Indeed, the great-grandsons of John Adams, Henry and Brooks Adams greatly admired Karl Marx. In a novel Henry Adams published in 1880, Democracy, Adams portrayed America as a democracy that has fundamentally and irretrievably gone wrong. “It has transformed itself into a social and political chaos, as well as into ‘moral paralysis.’” He also argued that money and greed had become our virtue and not public-spiritedness as seen in George Washington. The Adams brothers believed we needed what Karl Marx was writing as our governing principles. Very, very far from their great-grandfather who helped build this nation.

The ideal is that previous generations pass forward the what and why of their time and their beliefs and actions. The new generations accepts what is given them, validates for themselves the truths passed along, adapts those truths to the new situations happening in their life and passes all that to their sons and daughters, etc. In this way the philosophy of the first generation is the basic philosophy of succeeding generations.

The problem is, the farther away we get from acquaintanceship with and live only in knowledge about the more original philosophy changes. This, of course, is human nature (not saying it’s good, just that it is what it is). Shades of Heraclitus’ everything changes.

It appears that because change, especially technological changes, are happening so fast, the youngest generations who are products of those changes suffers a hubris that keeps them from acting as Socrates did and asks Cephalus who is ‘at the threshold of old age’ for wisdom on life.

Whatever Cephalus’ age was I’m probably there. Fifteen years ago I was in a class with young twenty-somethings and I pulled out my cell phone (they weren’t so much smart phones then) to check my email. The young girl seated next to me thought it was fantastic that I had a cell phone, so modern of me. She was trying to convince her parents to get cell phones. I didn’t have the heart tell her I also used a computer and iPad and iPod and a collection of other electronic devices.

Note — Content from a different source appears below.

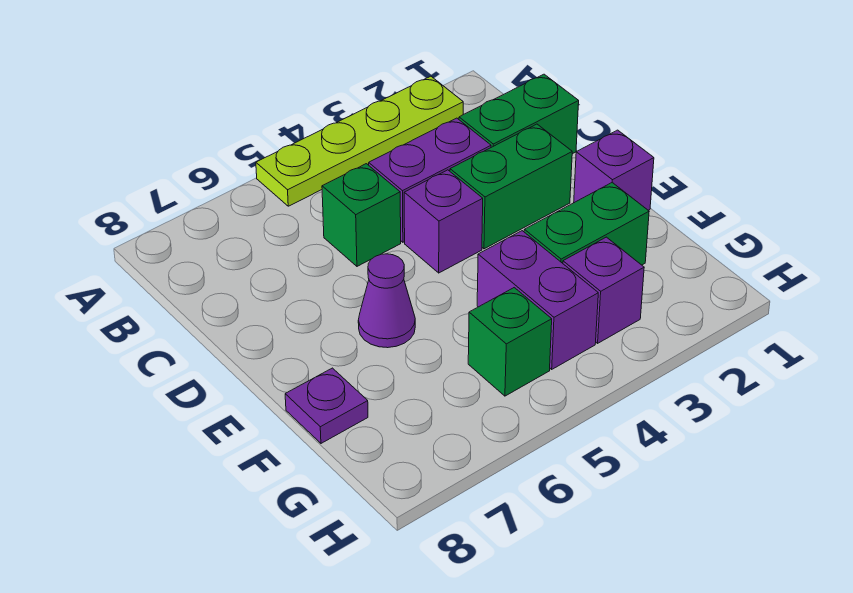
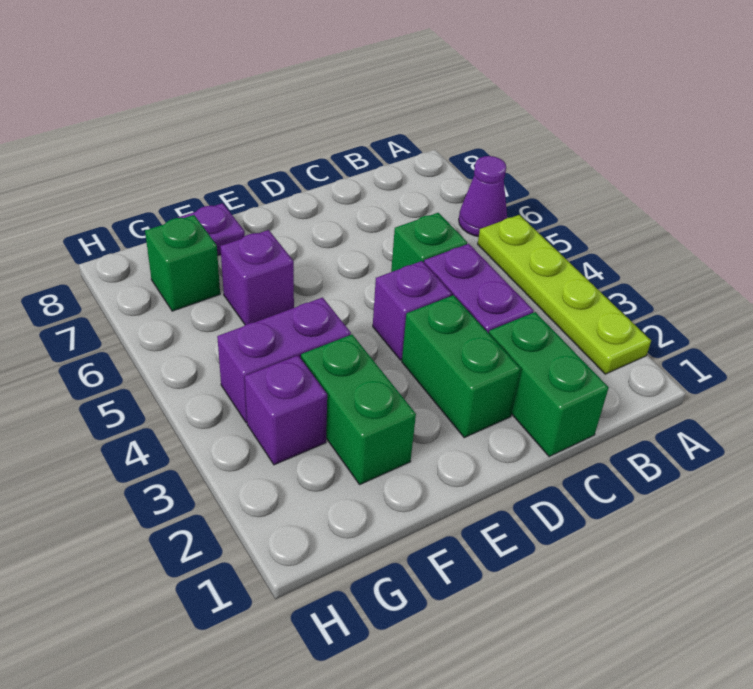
purple 1x1 brick [574,130,654,210] -> purple 1x1 brick moved to [220,230,294,325]
purple 1x1 cone [358,254,415,348] -> purple 1x1 cone moved to [459,156,507,237]
green 1x1 brick [468,288,552,396] -> green 1x1 brick moved to [145,215,220,311]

But the division between the “older” and “younger” people isn’t so much technological, it’s moral and philosophical. I’m old school morally and philosophically as modern has passed me like a speeding Corvette and certainly passed me leaving me in the dust now that postmodern is where society and culture sits.

So I look at my “smart” phone, listen for a doorbell and neither rings. I have all that wisdom that comes with age but no one wants to hear it, it’s outdated, I’m outdated. I don’t even have the pleasure of conversations anymore. I do have me, myself, and I. At least the three of us have good talks.